Y mientras Coney Island cerraba hoteles por incendio o tiraba otros al suelo para abrir grandes estacionamientos para cuando terminara la guerra, los habitantes de Manhattan regresaban en los barcos a ver los surfistas, los de Brooklyn llegaban en coches de caballo hasta la entrada del The Pavilion para bailar los domingos y algunos, los más aventurados, volvían a caminar por los puentes que desembocaban a la avenida de Neptuno. Pero todo esto sucedió cuando el tiempo era más lento y el mundo avanzaba con su ruido oxidado de tranvía en guerra. Así que todavía faltaba un rato.

Porque aquél era todavía otro tiempo.

Pero al fin llegó 1864 y los Estados Confederados del Sur perdieron la guerra y los Estados del Norte, que querían abolir la esclavitud y los futiles intentos de independencia, ganaron la contienda y gran parte del país se convirtió una fiesta.
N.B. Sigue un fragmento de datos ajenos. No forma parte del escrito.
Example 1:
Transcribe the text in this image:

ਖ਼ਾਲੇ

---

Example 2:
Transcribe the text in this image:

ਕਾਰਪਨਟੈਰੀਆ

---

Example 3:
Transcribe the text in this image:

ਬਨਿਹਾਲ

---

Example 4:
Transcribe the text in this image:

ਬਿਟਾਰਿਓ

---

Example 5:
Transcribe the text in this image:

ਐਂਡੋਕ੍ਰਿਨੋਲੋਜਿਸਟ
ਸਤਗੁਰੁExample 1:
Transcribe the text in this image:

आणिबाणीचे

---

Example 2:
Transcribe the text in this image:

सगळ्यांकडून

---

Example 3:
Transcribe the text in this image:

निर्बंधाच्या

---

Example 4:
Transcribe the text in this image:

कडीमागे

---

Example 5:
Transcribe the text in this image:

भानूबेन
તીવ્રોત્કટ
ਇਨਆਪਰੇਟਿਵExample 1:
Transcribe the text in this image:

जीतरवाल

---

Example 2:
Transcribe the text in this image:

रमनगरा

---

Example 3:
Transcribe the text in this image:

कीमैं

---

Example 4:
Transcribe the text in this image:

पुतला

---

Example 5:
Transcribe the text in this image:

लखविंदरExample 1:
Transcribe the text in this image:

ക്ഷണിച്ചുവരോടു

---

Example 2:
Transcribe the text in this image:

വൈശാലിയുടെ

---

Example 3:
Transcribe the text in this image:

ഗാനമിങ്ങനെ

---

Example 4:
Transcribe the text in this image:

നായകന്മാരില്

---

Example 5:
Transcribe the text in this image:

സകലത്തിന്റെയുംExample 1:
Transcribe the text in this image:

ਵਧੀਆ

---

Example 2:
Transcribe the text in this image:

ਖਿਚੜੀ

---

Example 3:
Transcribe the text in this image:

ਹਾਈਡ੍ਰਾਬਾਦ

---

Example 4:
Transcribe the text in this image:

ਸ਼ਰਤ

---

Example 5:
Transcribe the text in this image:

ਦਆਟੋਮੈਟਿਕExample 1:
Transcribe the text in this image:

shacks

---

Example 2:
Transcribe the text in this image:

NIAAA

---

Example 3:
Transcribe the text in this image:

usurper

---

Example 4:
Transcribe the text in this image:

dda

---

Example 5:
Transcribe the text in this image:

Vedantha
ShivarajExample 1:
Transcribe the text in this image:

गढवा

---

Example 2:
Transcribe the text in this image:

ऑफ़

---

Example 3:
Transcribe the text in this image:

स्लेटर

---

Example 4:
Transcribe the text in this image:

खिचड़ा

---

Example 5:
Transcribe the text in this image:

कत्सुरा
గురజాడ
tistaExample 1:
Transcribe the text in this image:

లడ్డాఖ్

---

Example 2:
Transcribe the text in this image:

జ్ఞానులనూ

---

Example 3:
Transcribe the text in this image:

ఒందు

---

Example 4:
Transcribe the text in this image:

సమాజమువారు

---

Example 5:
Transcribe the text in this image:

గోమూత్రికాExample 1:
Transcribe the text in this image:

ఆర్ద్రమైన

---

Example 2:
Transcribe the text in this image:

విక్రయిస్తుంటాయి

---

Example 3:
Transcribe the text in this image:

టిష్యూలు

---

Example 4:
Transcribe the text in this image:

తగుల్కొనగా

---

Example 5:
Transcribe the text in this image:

Así regresó el aire a Coney Island.

Y llegó silbando enloquecido por debajo de los ferries, cruzando las ventanas sin cristales de los coches de caballo y envolviendo los puentes de la avenida de Neptuno como si fueran nubes. Y así, el aire trepó 300 pies por encima de todos nosotros y convirtió el mundo en una mano y Coney Island en un globo. Y entonces sí. Entonces, con este mundo en paz, tras la construcción del The Pavilion, los primeros hoteles, los puentes, las líneas de ferry y las diligencias, todos nosotros pudimos trepar hasta el cielo en aquel observatorio gigante, como si fuéramos a buscar habichuelas mágicas, y observar a nuestros pies, tras un arco iris inmenso, la semilla invencible del Paraíso. El futuro.